Sellers have kept with the downside break below support @ 1.2059-64 earlier in the week and even took out the 1.2000 handle in trading yesterday.
However, there is some added support from the 50.0 retracement level of the November swing move higher and the 100-day moving average (red line) @ 1.1967-76 now.
That is the key region to watch ahead of the closing stages of the week as the dollar trades to a two-month high ahead of the non-farm payrolls report later in the day.
As much as one wants to argue for/against dollar strength at this point in time, the charts continue to tell the story in trading this week - as it has for the most part.
In the case of the dollar's upside run, I would argue that hinges on a break of EUR/USD below the support region currently highlighted above.

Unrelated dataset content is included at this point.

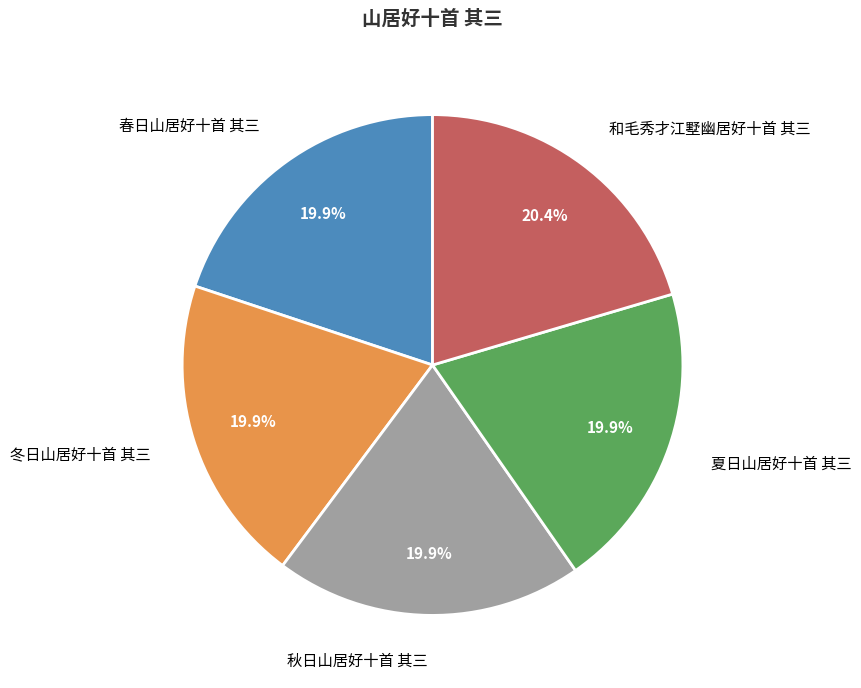

What is the ratio of the value at 和毛秀才江墅幽居好十首 其三 to the value at 春日山居好十首 其三?

1.0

As for buyers, holding above that and pushing back above 1.2000 would be the first step in trying to break the dollar's recent resurgence to start the new year.

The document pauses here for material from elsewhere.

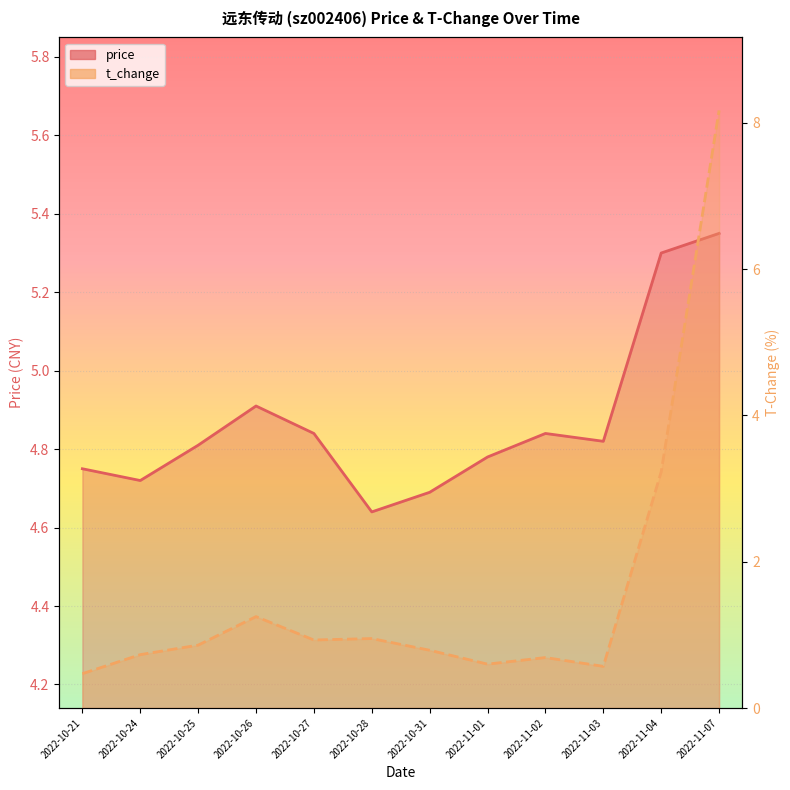

How many lines are shown in the chart?

2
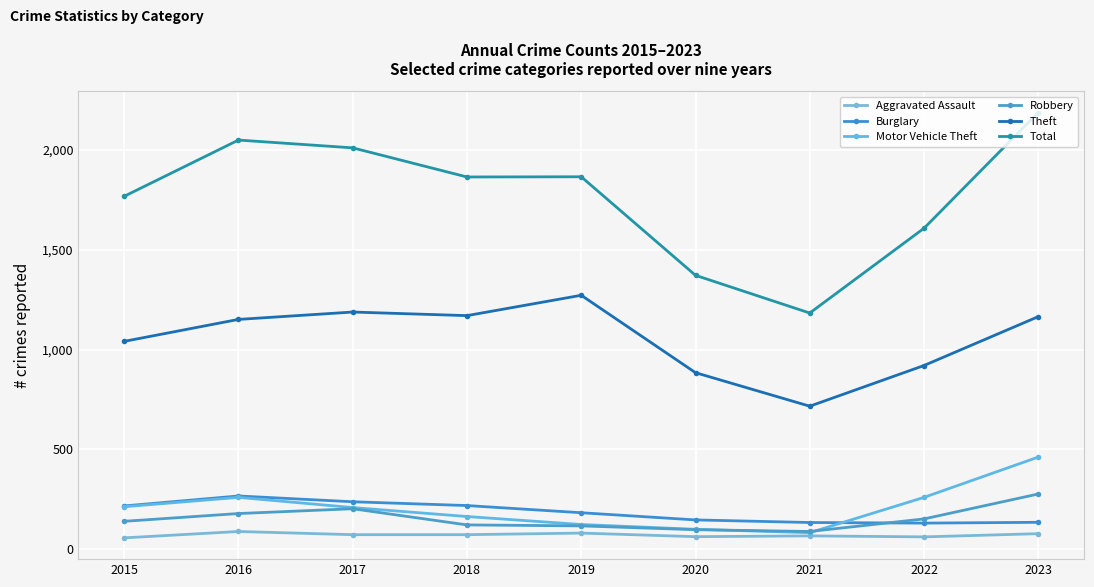

Is this an area chart (filled region under the line)?

No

That said, a further break to the downside from hereon is likely to only exacerbate dollar gains even more in the coming sessions with little in the way of EUR/USD from pushing back towards the 1.1888-00 region next.
What that means is that should the dollar extend its run higher from hereon, expect gains to be sharper across the board as more and more technical levels give way.
Adding to that will be a potential run in USD/JPY above its own 200-day moving average.
Another moving part to be mindful about is the technical breakdown in EUR/GBP below 0.8800 currently. That opens up a potential move towards the lows from April to May last year at around 0.8671-82 and that could spell further downside for EUR/USD.